NASDAQ-Proposed Rule: NASDAQ adopted the SEC’s cure period, but has modified it so that if the annual shareholders’ meeting occurs within 180 days following the event that caused the noncompliance, the company will instead have 180 days from the date of the event to cure the noncompliance.
NYSE-Proposed Rules: Classes of listed companies currently exempt from the NYSE compensation committee requirements will continue to be exempt. Smaller reporting companies will be exempt from the heightened independence requirements, but will otherwise be required to comply with the compensation committee requirements.
NASDAQ-Proposed Rule: The exemption from meeting the independence requirements in “exceptional and limited circumstances” remains in place. Smaller reporting companies are exempt from all of these proposed rules except for the need to have a compensation committee comprised of at least two members and the charter requirement.
Anticipated Effective Dates and Transition Period
NYSE-Proposed Rules: Subject to SEC approval, the final rules would become effective on July 1, 2013. Listed companies would have until the earlier of their first annual meeting after January 15, 2014, or October 31, 2014, to comply with the new independence standards for compensation committees and compensation advisers.

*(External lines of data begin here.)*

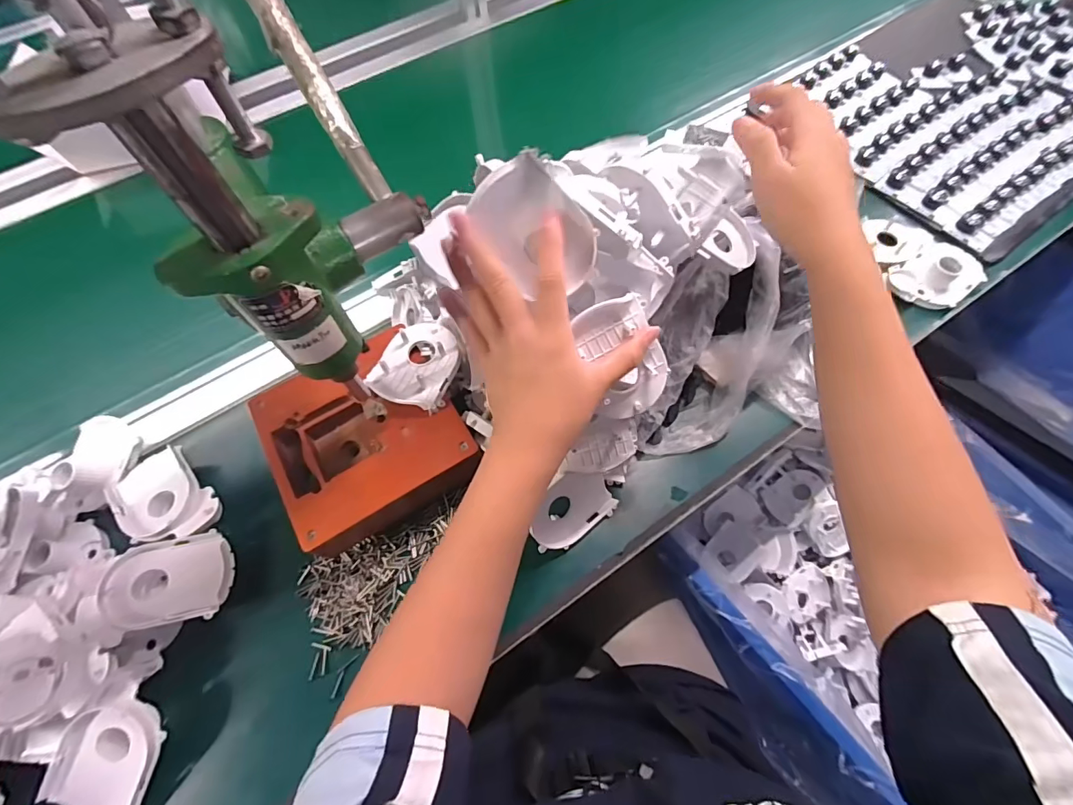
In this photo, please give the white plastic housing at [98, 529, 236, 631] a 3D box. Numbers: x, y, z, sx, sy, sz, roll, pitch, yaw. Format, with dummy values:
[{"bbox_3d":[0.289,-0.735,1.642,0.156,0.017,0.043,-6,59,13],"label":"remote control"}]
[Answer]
[{"bbox_3d":[-0.302,0.148,0.385,0.085,0.037,0.068,-11,64,-3],"label":"white plastic housing"}]

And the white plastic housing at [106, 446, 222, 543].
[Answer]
[{"bbox_3d":[-0.331,0.089,0.416,0.102,0.026,0.070,40,72,19],"label":"white plastic housing"}]

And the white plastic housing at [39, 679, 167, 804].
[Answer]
[{"bbox_3d":[-0.310,0.255,0.337,0.068,0.016,0.095,20,91,-1],"label":"white plastic housing"}]

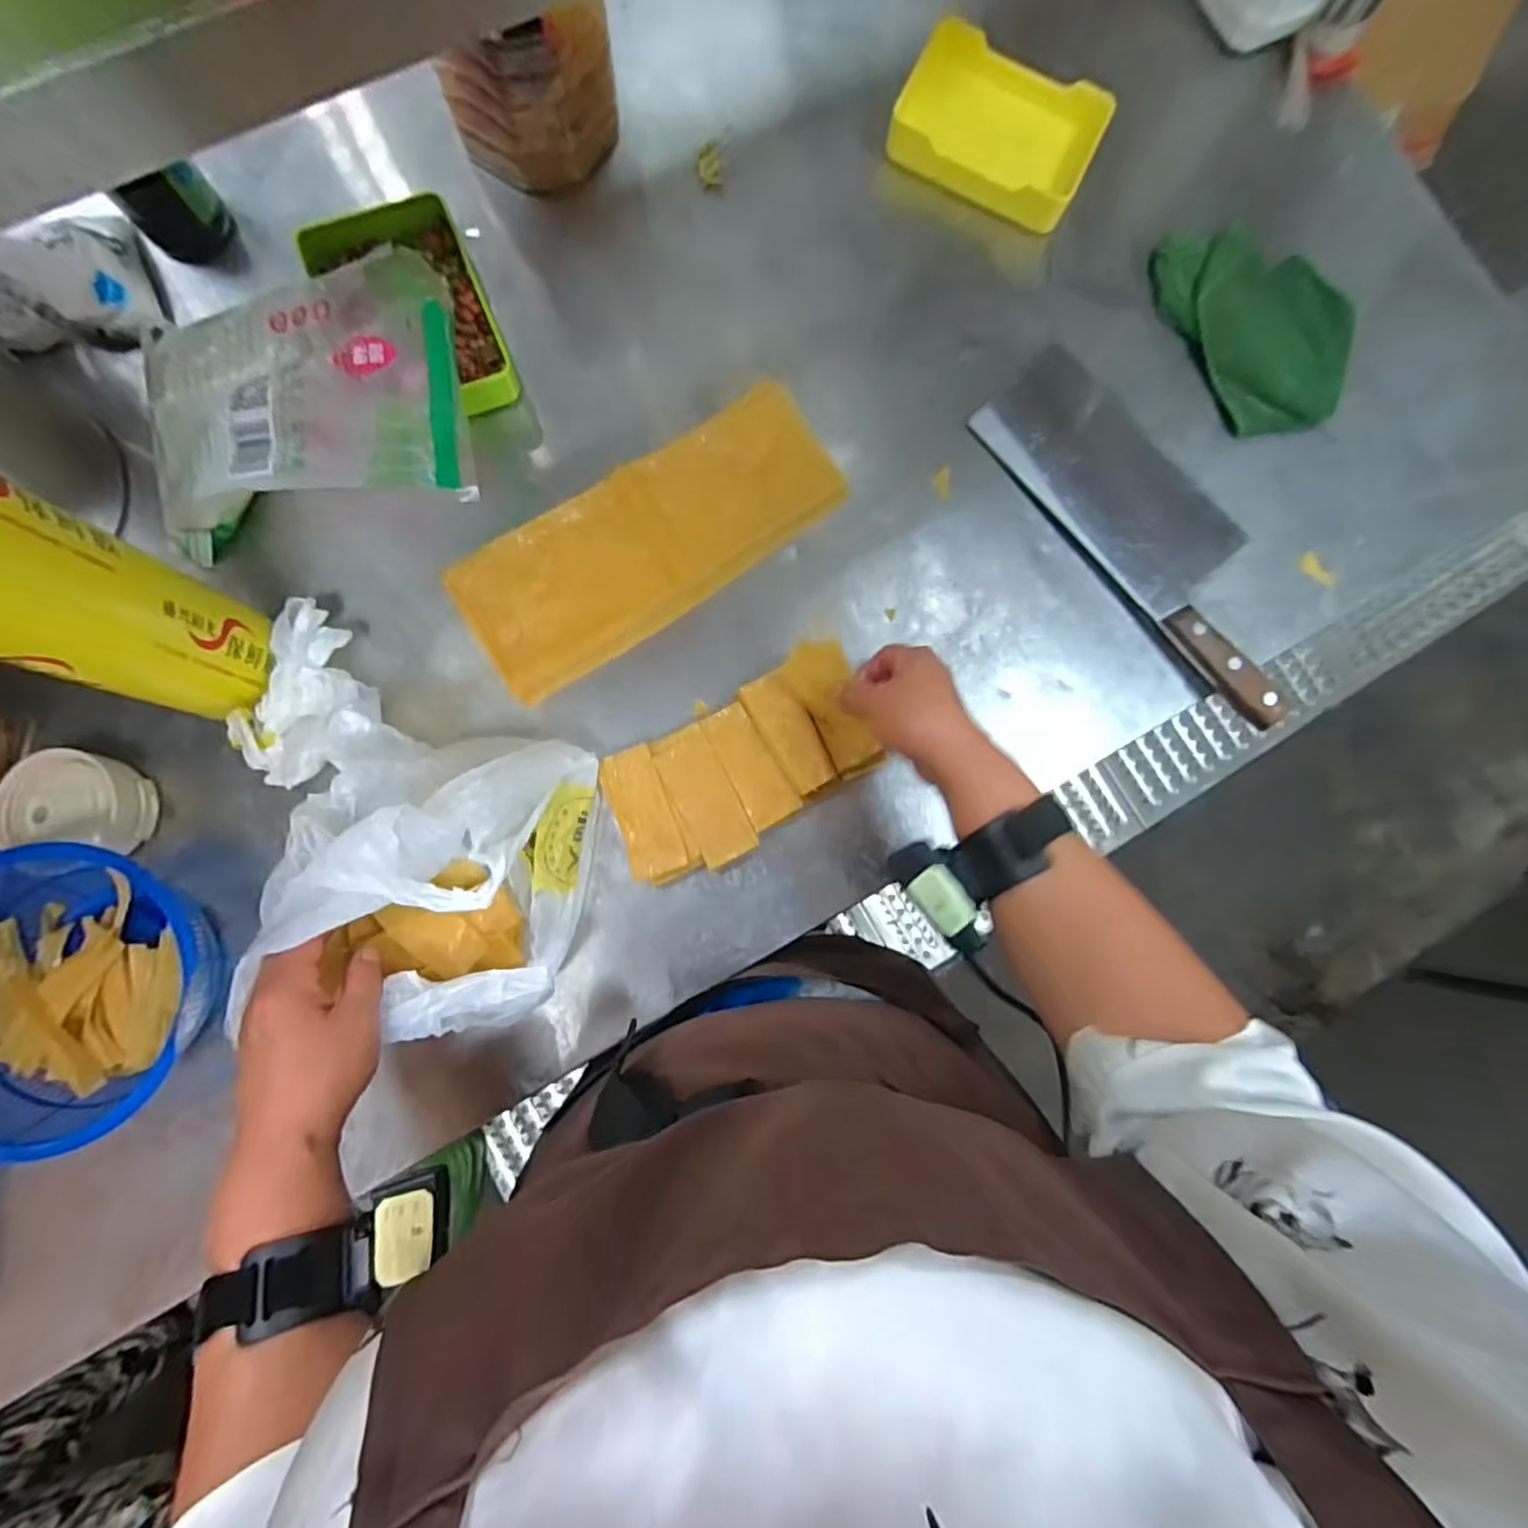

NASDAQ-Proposed Rule: The proposed rule relating to the compensation committee’s responsibilities and authority, including the responsibility to consider the independence of compensation advisers, would be effective immediately following SEC approval. The remaining provisions, including compensation committee independence requirements, would become effective the earlier of the company’s second annual meeting held after the date of approval of the proposed rules, or December 31, 2014.